+++ SOURCE DATA +++

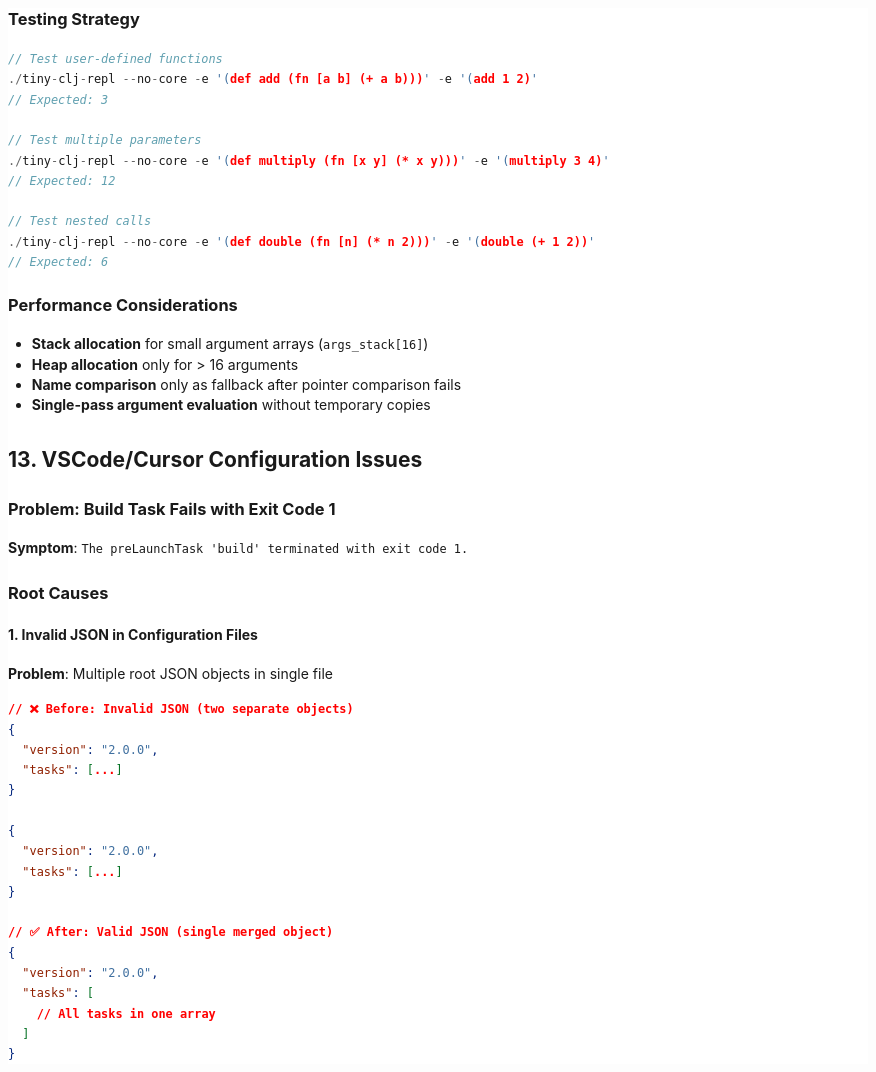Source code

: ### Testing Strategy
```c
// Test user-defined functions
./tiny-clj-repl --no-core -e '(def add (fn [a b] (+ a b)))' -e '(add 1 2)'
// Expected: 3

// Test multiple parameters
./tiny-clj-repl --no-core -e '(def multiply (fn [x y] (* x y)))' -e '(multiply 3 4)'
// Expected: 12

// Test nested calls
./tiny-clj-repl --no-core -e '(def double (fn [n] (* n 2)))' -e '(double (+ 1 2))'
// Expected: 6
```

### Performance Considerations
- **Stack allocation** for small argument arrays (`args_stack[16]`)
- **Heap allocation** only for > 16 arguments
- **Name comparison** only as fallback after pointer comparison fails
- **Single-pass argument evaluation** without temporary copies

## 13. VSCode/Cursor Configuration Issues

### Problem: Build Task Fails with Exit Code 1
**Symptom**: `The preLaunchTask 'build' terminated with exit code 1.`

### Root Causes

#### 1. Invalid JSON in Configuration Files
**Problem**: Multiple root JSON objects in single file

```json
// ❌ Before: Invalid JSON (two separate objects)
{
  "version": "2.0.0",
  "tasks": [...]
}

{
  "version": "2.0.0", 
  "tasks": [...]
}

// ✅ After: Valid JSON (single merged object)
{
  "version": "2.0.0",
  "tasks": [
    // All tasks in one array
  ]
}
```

+++
+++ SOURCE DATA +++

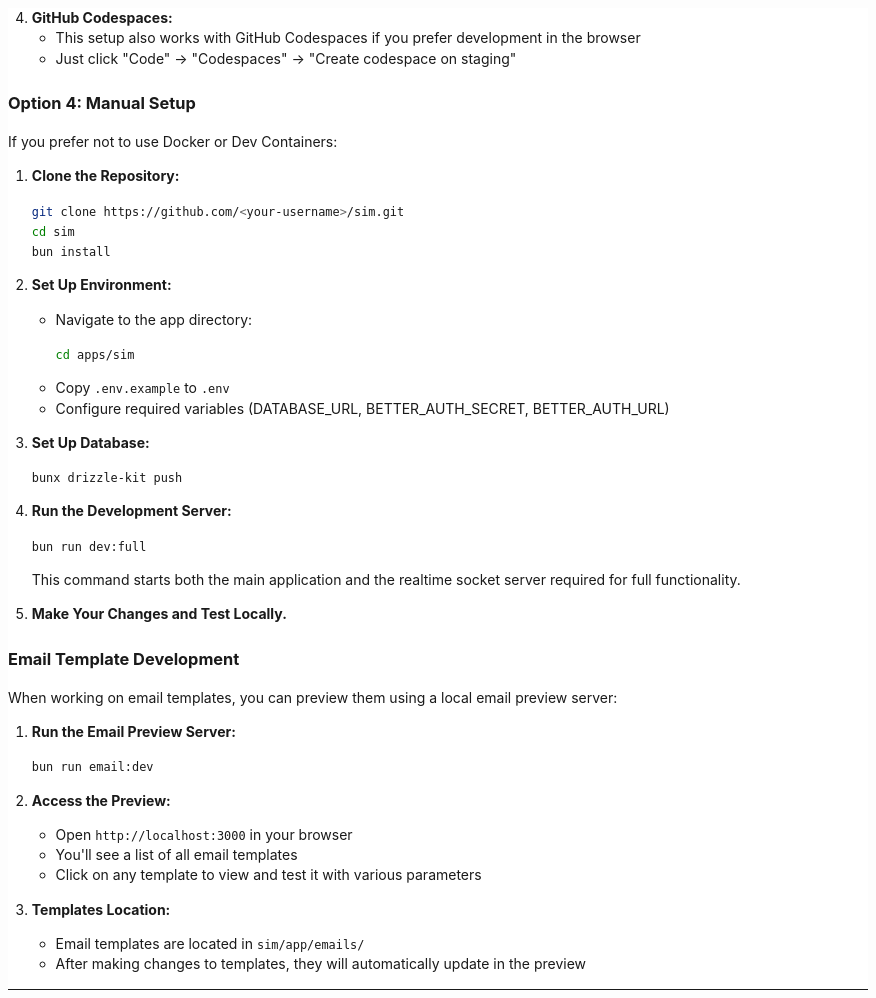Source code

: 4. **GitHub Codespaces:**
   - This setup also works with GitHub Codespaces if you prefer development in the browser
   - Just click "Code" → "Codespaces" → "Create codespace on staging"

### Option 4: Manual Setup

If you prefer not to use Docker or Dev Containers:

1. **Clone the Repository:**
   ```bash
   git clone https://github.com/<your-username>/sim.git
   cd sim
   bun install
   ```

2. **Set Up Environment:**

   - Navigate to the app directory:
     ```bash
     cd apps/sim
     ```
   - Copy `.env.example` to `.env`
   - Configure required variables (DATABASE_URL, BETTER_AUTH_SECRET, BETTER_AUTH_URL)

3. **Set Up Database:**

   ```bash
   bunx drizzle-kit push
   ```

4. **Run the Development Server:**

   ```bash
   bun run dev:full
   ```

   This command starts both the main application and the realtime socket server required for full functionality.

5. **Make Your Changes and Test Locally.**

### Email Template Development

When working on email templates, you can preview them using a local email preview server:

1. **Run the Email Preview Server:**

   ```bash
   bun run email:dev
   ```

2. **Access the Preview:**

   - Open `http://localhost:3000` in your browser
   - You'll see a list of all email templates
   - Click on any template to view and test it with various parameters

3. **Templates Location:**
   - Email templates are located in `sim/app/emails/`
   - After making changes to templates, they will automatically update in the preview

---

+++

WORK INSTRUCTIONS: For each line above that includes "tasks", make a copy.

OUTPUT OF THE TASK:
  "tasks": [...]
  "tasks": [...]
  "tasks": [
    // All tasks in one array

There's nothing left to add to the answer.